Mr Husic, who was the architect of Labor’s national AI centre of excellence plan taken to the 2019 election said the national approach is welcome, but delivery is consistently a problem for the Coalition.

“Federal Labor has said for years that when it comes to artificial intelligence, we need a national approach, backed up by serious investment.

“We’ve seen what happens with this government’s strategies. Take for example the Modern Manufacturing Strategy. Sold with the headline figure of $1.5 billion, however, only $70 million is actually going out the door.

“The devil is always in the detail with this government.”

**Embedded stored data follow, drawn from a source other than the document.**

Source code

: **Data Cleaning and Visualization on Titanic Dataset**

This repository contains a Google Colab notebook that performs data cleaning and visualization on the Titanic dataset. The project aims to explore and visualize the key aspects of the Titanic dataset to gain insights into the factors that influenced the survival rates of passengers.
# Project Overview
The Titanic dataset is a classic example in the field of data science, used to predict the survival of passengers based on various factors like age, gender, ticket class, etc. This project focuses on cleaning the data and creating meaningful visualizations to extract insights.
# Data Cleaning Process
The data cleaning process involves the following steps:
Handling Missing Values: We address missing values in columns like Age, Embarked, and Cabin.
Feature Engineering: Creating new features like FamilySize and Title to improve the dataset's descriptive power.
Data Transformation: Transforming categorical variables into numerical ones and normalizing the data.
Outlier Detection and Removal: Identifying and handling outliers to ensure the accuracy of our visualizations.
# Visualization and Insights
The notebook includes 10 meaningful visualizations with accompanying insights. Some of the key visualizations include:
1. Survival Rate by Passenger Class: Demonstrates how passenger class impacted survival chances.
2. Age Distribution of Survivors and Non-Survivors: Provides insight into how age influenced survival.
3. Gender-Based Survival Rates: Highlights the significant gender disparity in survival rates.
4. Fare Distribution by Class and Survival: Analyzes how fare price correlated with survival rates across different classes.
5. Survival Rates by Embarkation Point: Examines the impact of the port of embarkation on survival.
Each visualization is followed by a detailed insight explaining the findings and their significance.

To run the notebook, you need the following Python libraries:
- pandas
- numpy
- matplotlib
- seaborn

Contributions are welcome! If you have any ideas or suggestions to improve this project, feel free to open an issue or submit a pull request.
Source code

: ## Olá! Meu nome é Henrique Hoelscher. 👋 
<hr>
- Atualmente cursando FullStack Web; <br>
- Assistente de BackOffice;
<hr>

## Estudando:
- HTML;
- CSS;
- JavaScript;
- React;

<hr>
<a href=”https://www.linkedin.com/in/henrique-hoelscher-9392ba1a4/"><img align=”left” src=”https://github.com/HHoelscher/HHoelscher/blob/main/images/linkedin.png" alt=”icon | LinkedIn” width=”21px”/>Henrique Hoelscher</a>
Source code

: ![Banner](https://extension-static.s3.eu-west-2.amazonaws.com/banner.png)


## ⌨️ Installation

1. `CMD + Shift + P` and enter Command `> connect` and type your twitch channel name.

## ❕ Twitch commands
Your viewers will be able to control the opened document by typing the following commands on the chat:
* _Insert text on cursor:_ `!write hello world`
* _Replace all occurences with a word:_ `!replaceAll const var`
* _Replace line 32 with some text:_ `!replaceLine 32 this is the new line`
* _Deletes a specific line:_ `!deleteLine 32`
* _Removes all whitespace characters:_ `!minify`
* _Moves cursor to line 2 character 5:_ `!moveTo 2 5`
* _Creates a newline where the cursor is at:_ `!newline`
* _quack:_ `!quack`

Do you know more? Contact James Riley via Email.

1 Comment
  1. Digital Koolaid 3 years ago

    Ed Husic is a journalist. He studied at the University of Western Sydney and graduated with a BA in Applied Communications. James Riley, the author of this article, is a journalist. He attended Mitchell College of Advanced Education. They have a lot in common. The thing that separates them is that James mostly writes about things he knows about, and Ed mostly talks about thing he knows nothing about. Ed knows as much about AI as your smart phone. The thing they have in common is Google. That’s how you get to be the architect of Labor’s national AI centre of excellence plan taken to the 2019 election. The election result shows how artificial Ed’s intelligence must be. Could someone who knows what they are talking about please speak next ? Thanks guys.